→ **WHAT IS REQUIRED**
Your answer should be the lines below from the one holding "[BG97] Balfanz, D., and" through the one holding "[Czaj00] Czajkowski, G.", copied exactly and with nothing else.

→ **RECORDS SHOWN**
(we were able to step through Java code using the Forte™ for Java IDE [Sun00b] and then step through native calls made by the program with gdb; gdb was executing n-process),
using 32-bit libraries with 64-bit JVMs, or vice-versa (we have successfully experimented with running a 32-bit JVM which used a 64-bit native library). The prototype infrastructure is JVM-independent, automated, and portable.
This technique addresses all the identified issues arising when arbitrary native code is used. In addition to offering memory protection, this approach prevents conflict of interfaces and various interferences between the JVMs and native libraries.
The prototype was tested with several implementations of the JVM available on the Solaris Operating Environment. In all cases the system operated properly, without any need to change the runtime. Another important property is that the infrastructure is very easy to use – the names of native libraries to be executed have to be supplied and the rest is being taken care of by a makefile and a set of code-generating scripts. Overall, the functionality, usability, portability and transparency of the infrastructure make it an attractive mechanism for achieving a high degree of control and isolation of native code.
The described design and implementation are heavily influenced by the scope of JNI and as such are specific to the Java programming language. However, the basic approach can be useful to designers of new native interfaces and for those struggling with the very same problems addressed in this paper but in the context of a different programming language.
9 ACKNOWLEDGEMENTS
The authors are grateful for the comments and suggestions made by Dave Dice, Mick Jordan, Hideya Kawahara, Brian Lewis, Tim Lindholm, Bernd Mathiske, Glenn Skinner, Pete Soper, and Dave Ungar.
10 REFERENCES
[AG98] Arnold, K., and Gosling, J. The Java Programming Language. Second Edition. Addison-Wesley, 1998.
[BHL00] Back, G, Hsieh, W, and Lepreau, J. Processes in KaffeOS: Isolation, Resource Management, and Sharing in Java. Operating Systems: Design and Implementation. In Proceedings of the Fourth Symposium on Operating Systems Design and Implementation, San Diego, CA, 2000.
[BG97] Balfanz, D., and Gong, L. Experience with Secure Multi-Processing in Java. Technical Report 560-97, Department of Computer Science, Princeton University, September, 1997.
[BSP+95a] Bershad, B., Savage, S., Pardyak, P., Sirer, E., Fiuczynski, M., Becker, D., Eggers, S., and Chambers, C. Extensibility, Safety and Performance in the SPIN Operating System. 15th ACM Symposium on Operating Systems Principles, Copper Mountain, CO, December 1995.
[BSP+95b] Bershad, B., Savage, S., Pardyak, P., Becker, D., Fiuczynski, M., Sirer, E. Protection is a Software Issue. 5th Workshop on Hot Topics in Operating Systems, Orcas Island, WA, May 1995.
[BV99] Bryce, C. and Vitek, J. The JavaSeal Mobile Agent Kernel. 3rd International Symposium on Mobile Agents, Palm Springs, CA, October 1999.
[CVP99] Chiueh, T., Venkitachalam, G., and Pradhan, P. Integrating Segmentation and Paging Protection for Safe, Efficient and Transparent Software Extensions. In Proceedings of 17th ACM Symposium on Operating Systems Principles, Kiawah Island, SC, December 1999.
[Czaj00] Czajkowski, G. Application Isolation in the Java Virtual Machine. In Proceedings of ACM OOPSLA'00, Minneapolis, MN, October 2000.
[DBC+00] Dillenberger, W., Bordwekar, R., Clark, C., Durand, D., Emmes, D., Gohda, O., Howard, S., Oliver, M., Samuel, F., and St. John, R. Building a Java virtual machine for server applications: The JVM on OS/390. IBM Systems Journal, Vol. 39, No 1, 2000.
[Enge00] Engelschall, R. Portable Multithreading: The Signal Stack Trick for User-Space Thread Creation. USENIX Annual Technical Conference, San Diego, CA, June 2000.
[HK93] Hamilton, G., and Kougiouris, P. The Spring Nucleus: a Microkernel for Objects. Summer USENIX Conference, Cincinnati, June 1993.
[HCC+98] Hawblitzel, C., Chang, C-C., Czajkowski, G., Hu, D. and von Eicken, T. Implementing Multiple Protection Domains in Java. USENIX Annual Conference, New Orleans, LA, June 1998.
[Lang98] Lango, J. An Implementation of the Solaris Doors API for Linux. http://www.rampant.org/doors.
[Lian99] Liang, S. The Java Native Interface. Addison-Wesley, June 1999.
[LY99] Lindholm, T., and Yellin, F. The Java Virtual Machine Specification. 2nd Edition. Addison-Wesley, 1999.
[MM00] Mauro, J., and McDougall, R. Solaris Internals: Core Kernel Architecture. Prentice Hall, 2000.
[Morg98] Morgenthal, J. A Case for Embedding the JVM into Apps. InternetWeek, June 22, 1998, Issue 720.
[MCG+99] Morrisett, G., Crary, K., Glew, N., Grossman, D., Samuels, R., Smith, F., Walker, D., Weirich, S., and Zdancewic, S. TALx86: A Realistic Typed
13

→ **SOLVED PROBLEM**
[BG97] Balfanz, D., and Gong, L. Experience with Secure Multi-Processing in Java. Technical Report 560-97, Department of Computer Science, Princeton University, September, 1997.
[BSP+95a] Bershad, B., Savage, S., Pardyak, P., Sirer, E., Fiuczynski, M., Becker, D., Eggers, S., and Chambers, C. Extensibility, Safety and Performance in the SPIN Operating System. 15th ACM Symposium on Operating Systems Principles, Copper Mountain, CO, December 1995.
[BSP+95b] Bershad, B., Savage, S., Pardyak, P., Becker, D., Fiuczynski, M., Sirer, E. Protection is a Software Issue. 5th Workshop on Hot Topics in Operating Systems, Orcas Island, WA, May 1995.
[BV99] Bryce, C. and Vitek, J. The JavaSeal Mobile Agent Kernel. 3rd International Symposium on Mobile Agents, Palm Springs, CA, October 1999.
[CVP99] Chiueh, T., Venkitachalam, G., and Pradhan, P. Integrating Segmentation and Paging Protection for Safe, Efficient and Transparent Software Extensions. In Proceedings of 17th ACM Symposium on Operating Systems Principles, Kiawah Island, SC, December 1999.
[Czaj00] Czajkowski, G. Application Isolation in the Java Virtual Machine. In Proceedings of ACM OOPSLA'00, Minneapolis, MN, October 2000.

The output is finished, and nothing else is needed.